PHONON SUPPRESSION OF COHERENCE PEAK IN NUCLEAR-SPIN RELAXATION RATE OF SUPERCONDUCTORS

THE temperature dependence of the nuclear spin relaxation rate 1/T(1) peaks sharply (the 'Hebel-Slichter' or 'coherence' peak) just below the transition temperature T(c) of a superconductor 1. Because the observation 2 of this peak definitively confirmed BCS theory 3, its absence 4-6 in the high-T(c) oxide superconductors is the best evidence against a BCS picture. Here we show that, to the contrary, an extended form of BCS theory gives a natural explanation. Using the extension by Migdal 7 and Eliashberg 8 to retarded interactions (for phonon coupling, the attraction between electrons propagates at the speed of sound, slower than the Fermi velocity of electrons), we predict unexpectedly strong damping effects in all dynamical properties when the temperature T is close to T(c).

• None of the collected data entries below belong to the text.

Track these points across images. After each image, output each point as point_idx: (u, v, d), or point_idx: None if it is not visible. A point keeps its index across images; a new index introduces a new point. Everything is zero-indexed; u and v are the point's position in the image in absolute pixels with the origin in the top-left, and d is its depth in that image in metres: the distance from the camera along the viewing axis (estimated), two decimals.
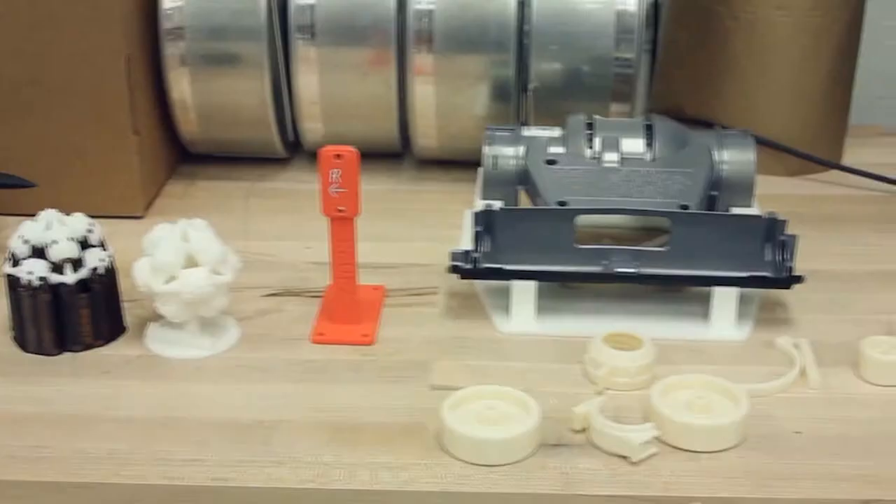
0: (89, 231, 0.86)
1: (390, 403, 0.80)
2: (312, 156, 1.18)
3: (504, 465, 0.74)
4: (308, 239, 1.02)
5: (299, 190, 1.13)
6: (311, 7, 1.04)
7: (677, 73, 1.18)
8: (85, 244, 0.86)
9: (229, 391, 0.82)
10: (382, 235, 1.01)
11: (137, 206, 1.05)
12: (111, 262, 0.86)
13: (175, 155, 1.15)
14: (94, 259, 0.85)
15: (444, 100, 1.06)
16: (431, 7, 1.03)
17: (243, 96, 1.07)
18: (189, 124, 1.10)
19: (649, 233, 1.01)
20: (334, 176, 0.83)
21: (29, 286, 0.84)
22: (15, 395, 0.81)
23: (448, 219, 1.06)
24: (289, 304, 0.92)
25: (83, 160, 1.03)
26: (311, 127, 1.11)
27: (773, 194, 1.04)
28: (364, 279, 0.90)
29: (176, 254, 0.83)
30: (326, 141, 1.12)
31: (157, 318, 0.88)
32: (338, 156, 0.83)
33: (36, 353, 0.85)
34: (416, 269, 0.97)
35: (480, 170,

The origin of the damping (which suppresses the coherence peak) is numerous electron-phonon decay channels open to excitations because of the high T(c) itself. This process still works even if another source of attraction beyond electron-phonon coupling causes the high T(c). Thus our observations remove a barrier inhibiting conventional descriptions of high-T(c) materials, but by no means force such as interpretation.